Editoriale

L’esplosione di Gubbio: chiusa l’istruttoria, si va verso la sentenza

Si è conclusa la fase istruttoria del processo relativo all’esplosione del laboratorio di cannabis light a Gubbio, un tragico evento che ha provocato la morte di un giovane di 18 anni e di una donna di 52, oltre a causare gravi ferite permanenti ad altri due ragazzi. Il procedimento proseguirà con l’udienza del 20 marzo, dedicata alla requisitoria del pubblico ministero Gemma Miliani, seguita il 27 marzo dagli interventi delle parti civili e il 10 aprile dalle arrighe della difesa. Con la chiusura dell’istruttoria, il giudice ha formalmente acquisito tutti gli elementi probatori, comprese testimonianze e documentazione.

Gli imputati devono rispondere di accuse pesanti, tra cui omicidio doloso con dolo eventuale, omissione di misure di sicurezza per la prevenzione degli infortuni sul lavoro, incendio doloso e violazione della normativa sugli stupefacenti per detenzione e cessione illecita di cannabis.
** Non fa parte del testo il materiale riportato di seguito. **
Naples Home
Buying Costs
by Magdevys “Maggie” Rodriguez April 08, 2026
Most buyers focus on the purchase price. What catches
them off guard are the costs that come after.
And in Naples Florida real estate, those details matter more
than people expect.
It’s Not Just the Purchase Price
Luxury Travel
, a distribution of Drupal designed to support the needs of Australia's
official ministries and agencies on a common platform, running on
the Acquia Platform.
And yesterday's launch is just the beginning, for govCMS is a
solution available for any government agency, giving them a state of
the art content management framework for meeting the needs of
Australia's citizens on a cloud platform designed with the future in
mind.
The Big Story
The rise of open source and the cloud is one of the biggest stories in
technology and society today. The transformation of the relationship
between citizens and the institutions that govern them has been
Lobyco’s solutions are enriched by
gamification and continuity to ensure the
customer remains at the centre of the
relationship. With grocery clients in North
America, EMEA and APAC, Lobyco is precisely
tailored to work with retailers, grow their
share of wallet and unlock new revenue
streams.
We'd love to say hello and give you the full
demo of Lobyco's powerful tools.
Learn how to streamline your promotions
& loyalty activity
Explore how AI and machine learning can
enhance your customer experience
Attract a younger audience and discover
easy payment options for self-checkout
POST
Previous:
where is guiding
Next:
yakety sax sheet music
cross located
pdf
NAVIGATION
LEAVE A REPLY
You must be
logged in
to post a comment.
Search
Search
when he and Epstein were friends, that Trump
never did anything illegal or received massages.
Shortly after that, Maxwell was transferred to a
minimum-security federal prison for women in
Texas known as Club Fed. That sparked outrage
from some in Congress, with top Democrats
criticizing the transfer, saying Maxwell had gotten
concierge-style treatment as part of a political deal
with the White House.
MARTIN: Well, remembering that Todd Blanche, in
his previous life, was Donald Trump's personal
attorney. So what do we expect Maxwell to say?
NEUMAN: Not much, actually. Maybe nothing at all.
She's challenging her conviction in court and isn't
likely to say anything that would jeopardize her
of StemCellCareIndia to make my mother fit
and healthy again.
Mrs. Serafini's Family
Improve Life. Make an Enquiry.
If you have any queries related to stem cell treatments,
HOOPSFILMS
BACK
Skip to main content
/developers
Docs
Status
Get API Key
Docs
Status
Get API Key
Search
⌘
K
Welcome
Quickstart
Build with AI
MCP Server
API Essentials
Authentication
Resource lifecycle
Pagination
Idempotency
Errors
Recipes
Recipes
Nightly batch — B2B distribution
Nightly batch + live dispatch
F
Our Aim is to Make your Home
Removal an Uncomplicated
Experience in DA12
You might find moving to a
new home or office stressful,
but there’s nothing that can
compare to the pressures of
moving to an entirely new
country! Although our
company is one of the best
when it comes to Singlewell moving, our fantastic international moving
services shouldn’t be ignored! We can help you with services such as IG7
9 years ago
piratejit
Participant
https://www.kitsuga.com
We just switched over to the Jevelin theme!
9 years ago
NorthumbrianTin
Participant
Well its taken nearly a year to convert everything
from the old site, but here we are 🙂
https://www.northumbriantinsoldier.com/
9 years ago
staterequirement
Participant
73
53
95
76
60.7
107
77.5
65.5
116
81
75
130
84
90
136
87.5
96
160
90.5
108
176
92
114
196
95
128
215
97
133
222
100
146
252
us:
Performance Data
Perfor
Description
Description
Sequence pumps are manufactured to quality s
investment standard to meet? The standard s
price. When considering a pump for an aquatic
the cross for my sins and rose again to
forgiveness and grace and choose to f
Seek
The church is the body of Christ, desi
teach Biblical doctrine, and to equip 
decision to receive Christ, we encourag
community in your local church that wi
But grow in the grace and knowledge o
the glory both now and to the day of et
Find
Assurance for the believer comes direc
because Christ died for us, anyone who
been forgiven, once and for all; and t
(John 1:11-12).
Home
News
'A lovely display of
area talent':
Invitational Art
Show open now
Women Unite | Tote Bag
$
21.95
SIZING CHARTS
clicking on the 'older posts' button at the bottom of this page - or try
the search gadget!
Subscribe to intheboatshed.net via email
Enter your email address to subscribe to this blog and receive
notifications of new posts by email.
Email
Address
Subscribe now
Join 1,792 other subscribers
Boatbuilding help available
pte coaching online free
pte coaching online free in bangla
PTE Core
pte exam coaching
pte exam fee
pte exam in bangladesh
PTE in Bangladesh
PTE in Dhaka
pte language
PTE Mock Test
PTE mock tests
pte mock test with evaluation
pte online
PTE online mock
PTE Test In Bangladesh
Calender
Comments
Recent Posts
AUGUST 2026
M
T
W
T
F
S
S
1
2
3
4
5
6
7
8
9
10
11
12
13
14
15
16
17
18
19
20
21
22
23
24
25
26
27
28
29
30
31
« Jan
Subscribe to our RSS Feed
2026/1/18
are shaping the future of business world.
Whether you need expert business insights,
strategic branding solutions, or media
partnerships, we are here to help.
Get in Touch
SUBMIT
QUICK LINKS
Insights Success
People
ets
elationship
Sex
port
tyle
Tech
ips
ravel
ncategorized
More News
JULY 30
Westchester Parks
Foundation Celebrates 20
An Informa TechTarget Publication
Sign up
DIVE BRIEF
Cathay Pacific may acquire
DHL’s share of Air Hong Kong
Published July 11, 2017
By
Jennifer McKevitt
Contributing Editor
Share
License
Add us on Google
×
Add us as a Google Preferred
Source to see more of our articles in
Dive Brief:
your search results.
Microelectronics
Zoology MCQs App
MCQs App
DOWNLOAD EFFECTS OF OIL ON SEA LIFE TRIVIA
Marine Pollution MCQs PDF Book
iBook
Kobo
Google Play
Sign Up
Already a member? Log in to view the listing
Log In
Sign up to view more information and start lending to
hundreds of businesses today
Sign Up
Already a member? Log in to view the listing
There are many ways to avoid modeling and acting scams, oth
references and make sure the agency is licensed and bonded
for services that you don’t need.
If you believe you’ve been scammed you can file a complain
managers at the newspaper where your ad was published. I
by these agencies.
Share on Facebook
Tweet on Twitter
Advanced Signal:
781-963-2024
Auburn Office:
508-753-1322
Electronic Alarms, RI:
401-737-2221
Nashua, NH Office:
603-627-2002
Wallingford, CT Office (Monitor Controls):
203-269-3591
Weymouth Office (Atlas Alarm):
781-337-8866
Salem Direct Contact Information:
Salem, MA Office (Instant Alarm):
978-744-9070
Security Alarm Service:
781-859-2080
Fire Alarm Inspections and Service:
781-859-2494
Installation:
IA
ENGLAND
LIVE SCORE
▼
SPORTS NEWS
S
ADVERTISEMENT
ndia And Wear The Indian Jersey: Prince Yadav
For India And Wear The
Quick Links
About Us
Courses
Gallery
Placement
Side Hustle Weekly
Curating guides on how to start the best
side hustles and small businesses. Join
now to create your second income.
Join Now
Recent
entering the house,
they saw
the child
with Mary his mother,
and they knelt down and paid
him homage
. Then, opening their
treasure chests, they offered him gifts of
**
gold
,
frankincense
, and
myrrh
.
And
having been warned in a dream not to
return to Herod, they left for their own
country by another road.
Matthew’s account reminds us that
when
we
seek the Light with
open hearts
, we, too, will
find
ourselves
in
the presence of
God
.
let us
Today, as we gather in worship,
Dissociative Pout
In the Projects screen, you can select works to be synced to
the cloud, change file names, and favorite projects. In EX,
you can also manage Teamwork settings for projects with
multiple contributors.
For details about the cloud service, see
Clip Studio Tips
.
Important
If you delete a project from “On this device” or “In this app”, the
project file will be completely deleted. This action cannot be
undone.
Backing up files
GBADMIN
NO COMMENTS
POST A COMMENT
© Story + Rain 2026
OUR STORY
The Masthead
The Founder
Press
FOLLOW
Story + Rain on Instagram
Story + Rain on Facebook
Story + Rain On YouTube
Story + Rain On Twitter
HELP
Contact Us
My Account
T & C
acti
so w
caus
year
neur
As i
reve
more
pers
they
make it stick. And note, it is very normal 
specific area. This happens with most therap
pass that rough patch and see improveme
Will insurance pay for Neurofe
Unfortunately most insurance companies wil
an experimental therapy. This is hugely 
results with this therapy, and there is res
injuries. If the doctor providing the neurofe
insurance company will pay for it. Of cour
Secondo l’accusa, il laboratorio trattava la cannabis con un metodo irregolare per ridurrene il principio attivo e renderla commercializzabile come “light”. Tale procedura, che prevedeva l’uso di sostanze infiammabili, sarebbe stata sperimentale e priva di protocolli standardizzati, aumentando notevolmente i rischi. Inoltre, sarebbero trascurate le misure di sicurezza necessarie per prevenire incidenti.

Sul banco degli imputati siedono cinque persone, tra cui i titolari dell’attività e il proprietario dell’edificio, assistiti dagli avvocati Luca Maori, Monica Bisio, Gervasio Paolo Cicoria e Donato Bugno. Le famiglie delle vittime si sono affidate a diversi legali: i parenti di Samuel Cuffaro, il giovane deceduto nell’esplosione, sono rappresentati dall’avvocato Ubaldo Minelli, mentre i due ragazzi rimasti feriti ei familiari della seconda vittima sono seguiti dagli avvocati Francesca Pieri, Mario Monacelli e Marco Luigi Marchetti.

Inoltre, durante il processo, è emersa un’indagine inaspettata: il sostituto procuratore Gemma Miliani pochi giorni fa ha annunciato alla Corte d’Assise la chiusura delle indagini nei confronti di un ex carabiniere, in servizio all’epoca presso il Nucleo ispettorato, ora accusato di falsa testimonianza e falso. L’accusa sostiene che, durante la sua deposizione relativa all’impiego di lavoratori irregolari nelle aziende Greenvest e Greengenetics, responsabili della gestione del laboratorio, avrebbe omesso di rivelare che sua figlia lavorava senza contratto nel reparto di trimmatura della canapa light.